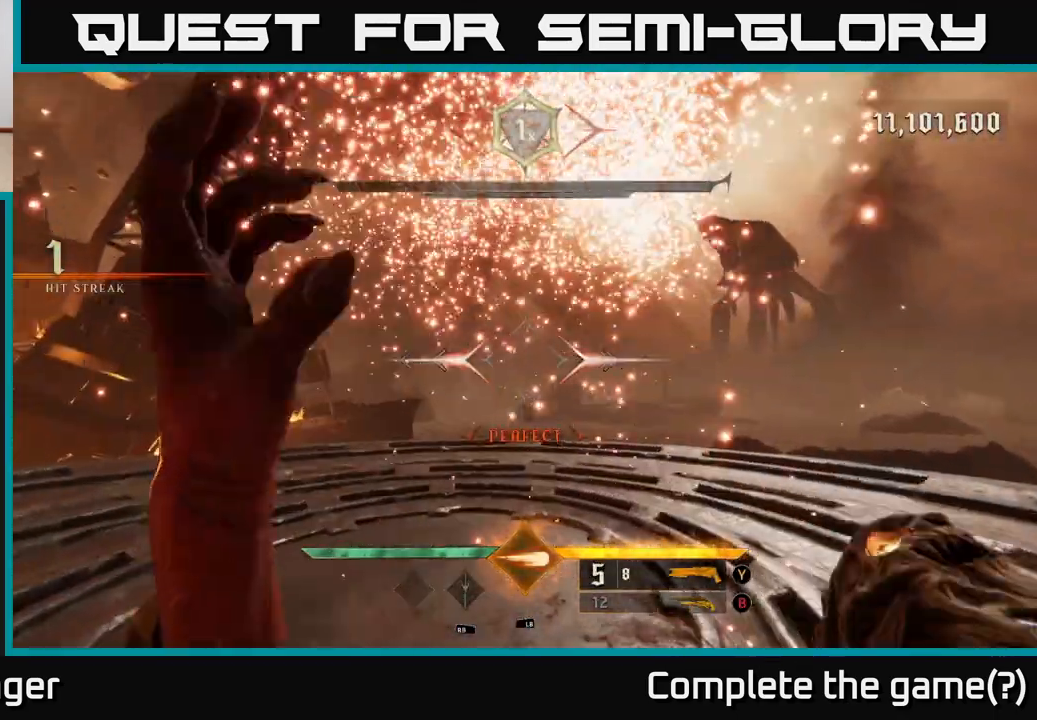
{"buttons": [], "left_stick": "down-right", "right_stick": "left", "events": [[117, "left_stick", "down-left"], [250, "right_stick", "up-left"], [333, "right_stick", "down-left"], [400, "left_stick", "down-right"], [450, "right_stick", "left"]]}
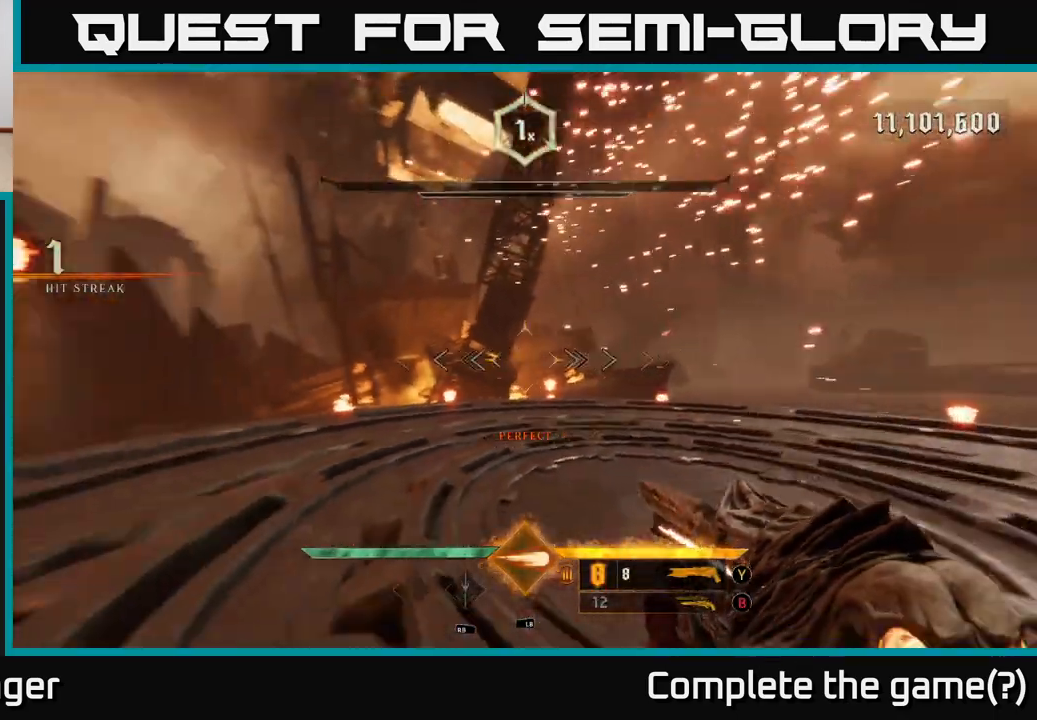
{"buttons": ["B"], "left_stick": "up-right", "right_stick": "center", "events": [[100, "left_stick", "right"], [250, "left_stick", "up-right"], [283, "right_stick", "center"], [483, "B", "down"]]}
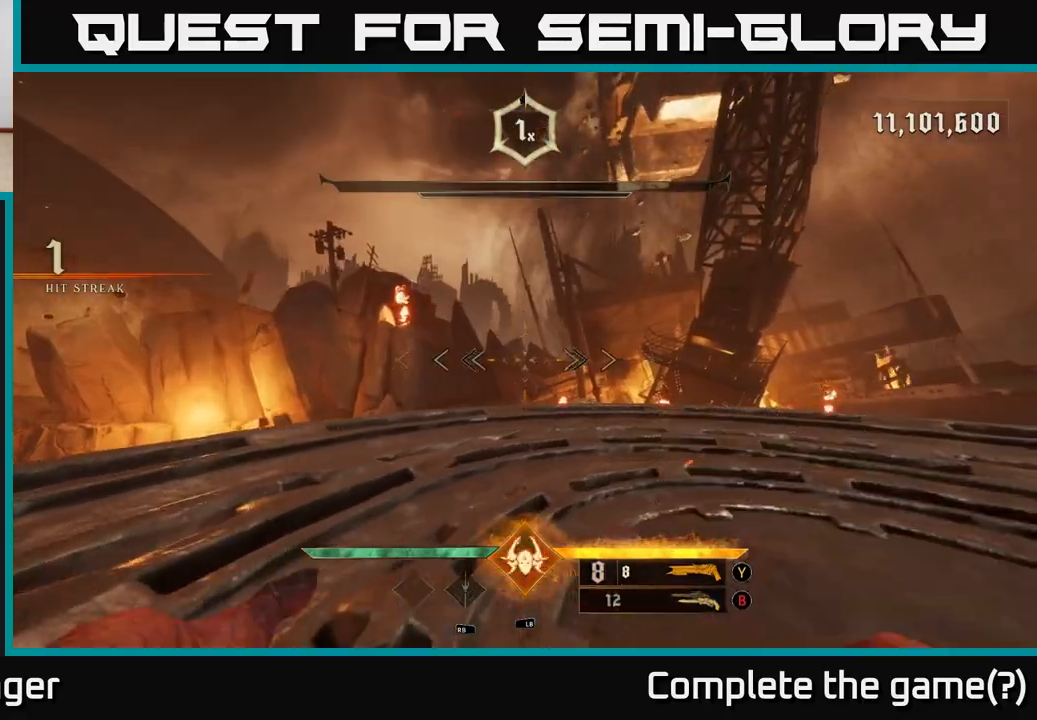
{"buttons": [], "left_stick": "up-right", "right_stick": "center", "events": [[67, "B", "up"], [367, "X", "down"], [450, "X", "up"]]}
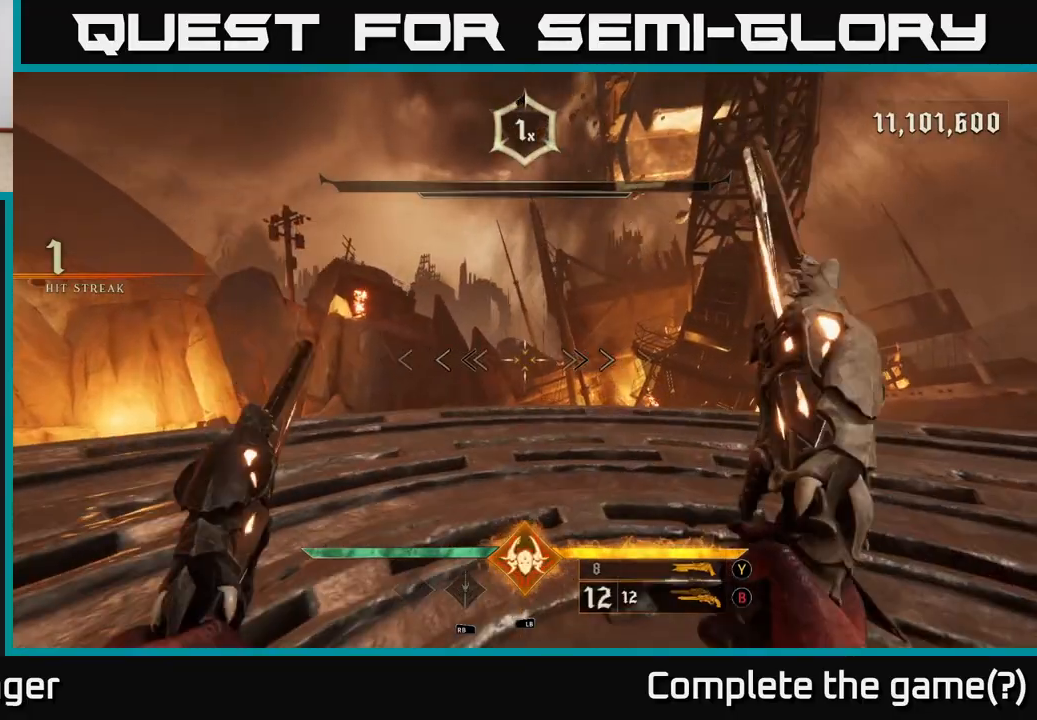
{"buttons": [], "left_stick": "right", "right_stick": "left", "events": [[383, "right_stick", "down-left"], [433, "right_stick", "left"], [467, "left_stick", "right"]]}
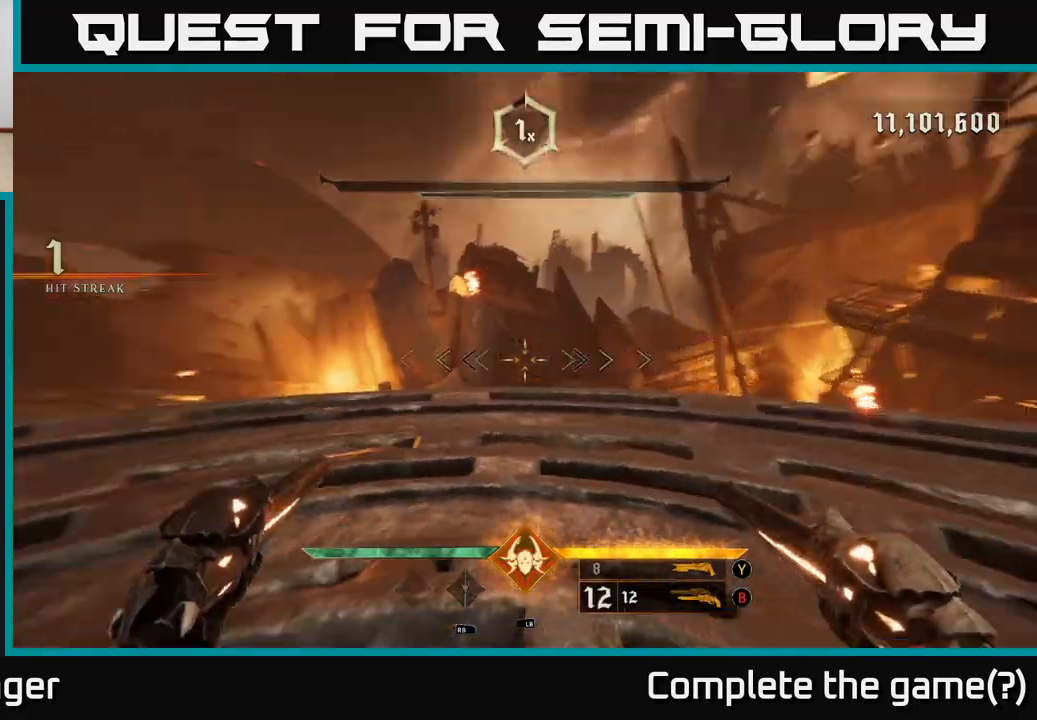
{"buttons": [], "left_stick": "down-right", "right_stick": "left", "events": [[17, "left_stick", "down-right"], [100, "left_stick", "down"], [217, "left_stick", "down-right"]]}
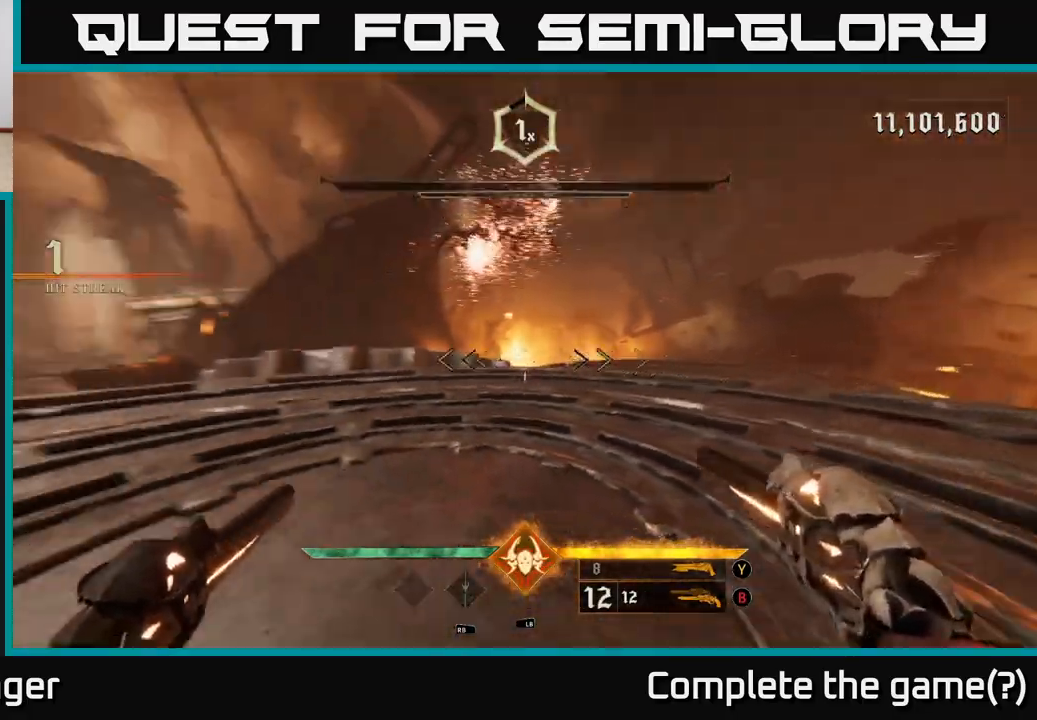
{"buttons": [], "left_stick": "up-right", "right_stick": "up-right", "events": [[133, "right_stick", "up"], [183, "left_stick", "up-right"], [317, "right_stick", "center"], [467, "right_stick", "up-right"]]}
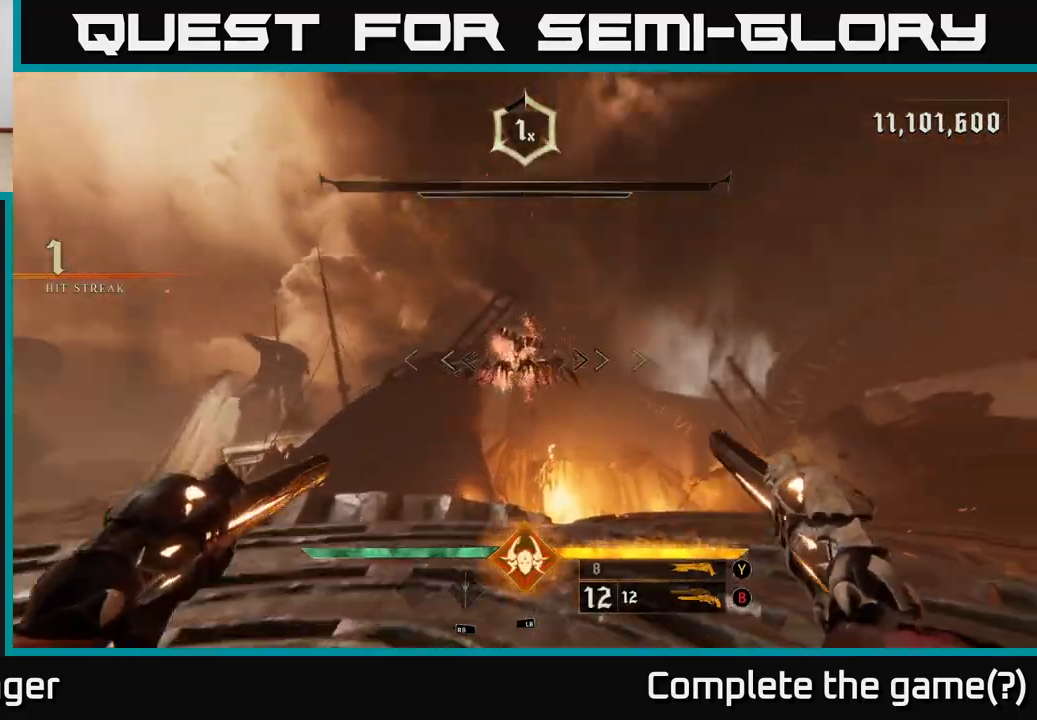
{"buttons": [], "left_stick": "center", "right_stick": "center", "events": [[67, "left_stick", "center"], [83, "right_stick", "center"], [283, "right_stick", "left"], [317, "R2", "down"], [333, "right_stick", "center"], [400, "R2", "up"]]}
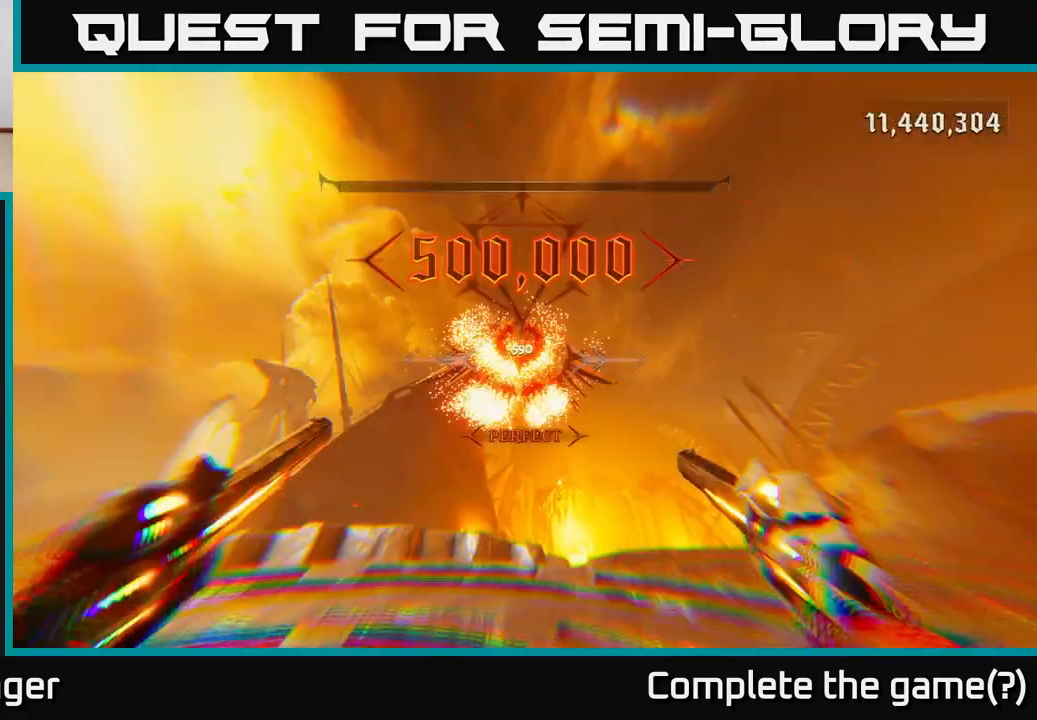
{"buttons": [], "left_stick": "center", "right_stick": "center", "events": [[133, "left_stick", "up"], [400, "left_stick", "center"]]}
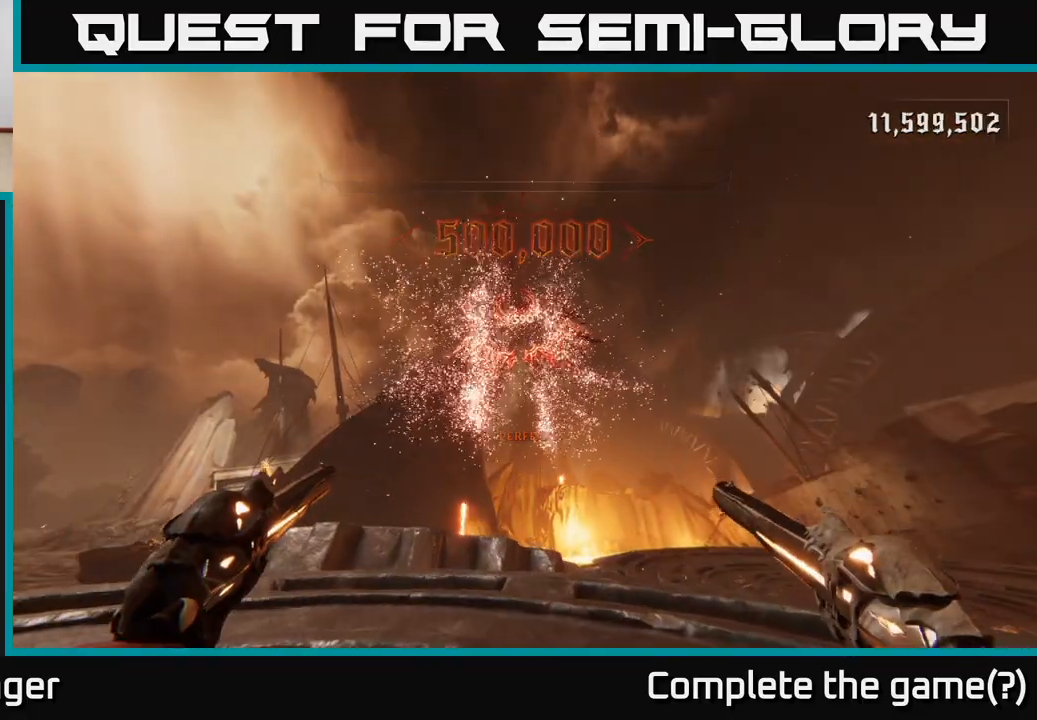
{"buttons": [], "left_stick": "right", "right_stick": "center", "events": [[67, "left_stick", "up"], [467, "left_stick", "right"]]}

**Problem details:** Every entry above needs to be copied exactly, and no pictures go with it.

**Output of the task:**
{"buttons": [], "left_stick": "down-right", "right_stick": "left", "events": [[117, "left_stick", "down-left"], [250, "right_stick", "up-left"], [333, "right_stick", "down-left"], [400, "left_stick", "down-right"], [450, "right_stick", "left"]]}
{"buttons": ["B"], "left_stick": "up-right", "right_stick": "center", "events": [[100, "left_stick", "right"], [250, "left_stick", "up-right"], [283, "right_stick", "center"], [483, "B", "down"]]}
{"buttons": [], "left_stick": "up-right", "right_stick": "center", "events": [[67, "B", "up"], [367, "X", "down"], [450, "X", "up"]]}
{"buttons": [], "left_stick": "right", "right_stick": "left", "events": [[383, "right_stick", "down-left"], [433, "right_stick", "left"], [467, "left_stick", "right"]]}
{"buttons": [], "left_stick": "down-right", "right_stick": "left", "events": [[17, "left_stick", "down-right"], [100, "left_stick", "down"], [217, "left_stick", "down-right"]]}
{"buttons": [], "left_stick": "up-right", "right_stick": "up-right", "events": [[133, "right_stick", "up"], [183, "left_stick", "up-right"], [317, "right_stick", "center"], [467, "right_stick", "up-right"]]}
{"buttons": [], "left_stick": "center", "right_stick": "center", "events": [[67, "left_stick", "center"], [83, "right_stick", "center"], [283, "right_stick", "left"], [317, "R2", "down"], [333, "right_stick", "center"], [400, "R2", "up"]]}
{"buttons": [], "left_stick": "center", "right_stick": "center", "events": [[133, "left_stick", "up"], [400, "left_stick", "center"]]}
{"buttons": [], "left_stick": "right", "right_stick": "center", "events": [[67, "left_stick", "up"], [467, "left_stick", "right"]]}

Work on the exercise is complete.